When creating a sense of self as a survivor, a traumatized person often struggles with feelings of inadequacy, self-doubt and uncertainty in the process of recreating feelings of worth. It is important for a person to be able to hold these feelings in a way that is loving to themselves, instead of further perpetuating a sense of judgment and evaluation.

One can see how this is a powerful adjunct to the trauma healing process. It solidifies the intensive work they have accomplished and enhances the trauma narrative to not only survive but thrive. Trauma survivors often have difficulty in restructuring their identity as a “healed” individual.  Their trauma defined them for so long that a sense of self hardly existed. Mindful Self-Compassion teaches them to tune into aspects of themselves previously unknown, hidden or rediscovered.

Finally, it also aids in helping with private logic issues, especially those related to when a person has believed negative things about their role in the trauma.
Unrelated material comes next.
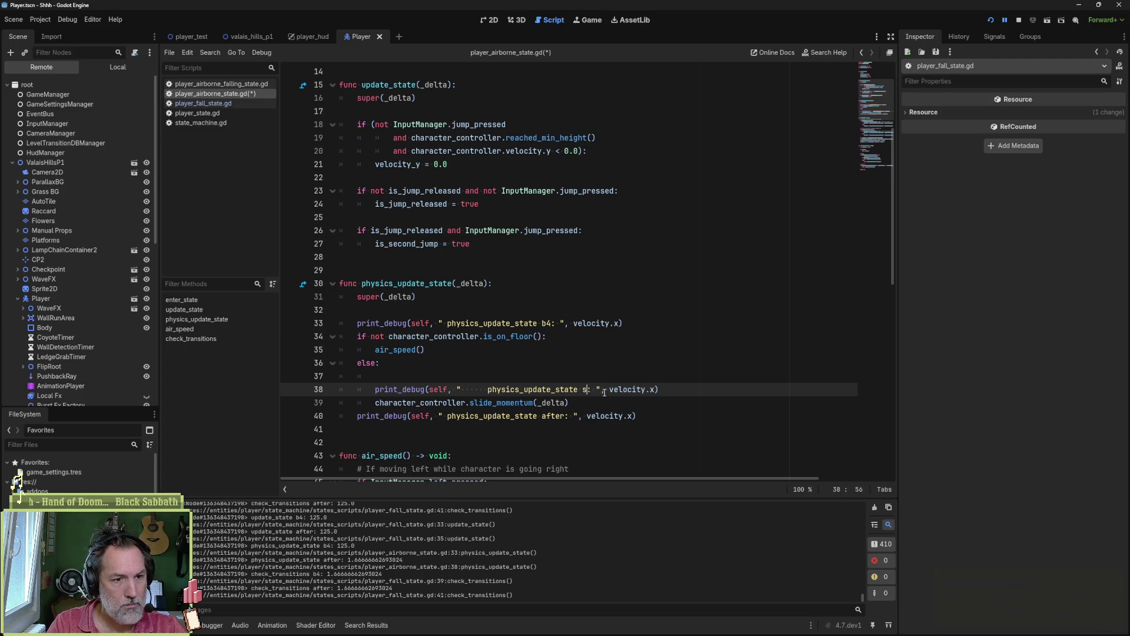
type("ide b4")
Mindful Self-Compassion directly aids a person’s growing, healthier perspective.

When is it integrated?

When using the TLC Trauma Intervention Program, I find that it is most apt to introduce this extra intervention strategy when either Self-Secondary Wounding is discovered or toward the latter part of treatment when working on Survivor Plans, self-care and establishment of a new, stronger identity. I would, however, add the important caution that when using any form of mindfulness in trauma work, we must be very certain that the person is ready to be fully present with those feelings. Mindfulness interventions of any sort should usually be introduced only in the latter part of trauma work and only when other healing conditions and readiness have been met.  This is especially true for Mindful Self-Compassion.

Another option is to add some solidification and identity sessions after the full Survivor Plan has been completed. I find that adding just a few sessions to the program at this point helps a traumatized adult move gently in the direction of rediscovering his/her own value in a way that honors all the parts of his/her experience and “Self,” even the ones he/she may not have liked much. It solidifies all of the survivor’s efforts in a way that helps bring empowerment and closure to his/her work.

How can I learn more?

There are several resources available to learn and incorporate Mindful Self-Compassion in your trauma care. A great place to start would be “The Mindful Path to Self-Compassion” by Christopher Germer. ( There are also several online resources, and you may even find some local practitioners who offer free classes in this area. It is definitely a resource you might want to consider adding to your tool kit, as the principles and practice of Mindfulness directly support the valuable process of the TLC Trauma Intervention Program. May you be well and mindfully supportive and supported in your ongoing efforts to help parents, adults and children!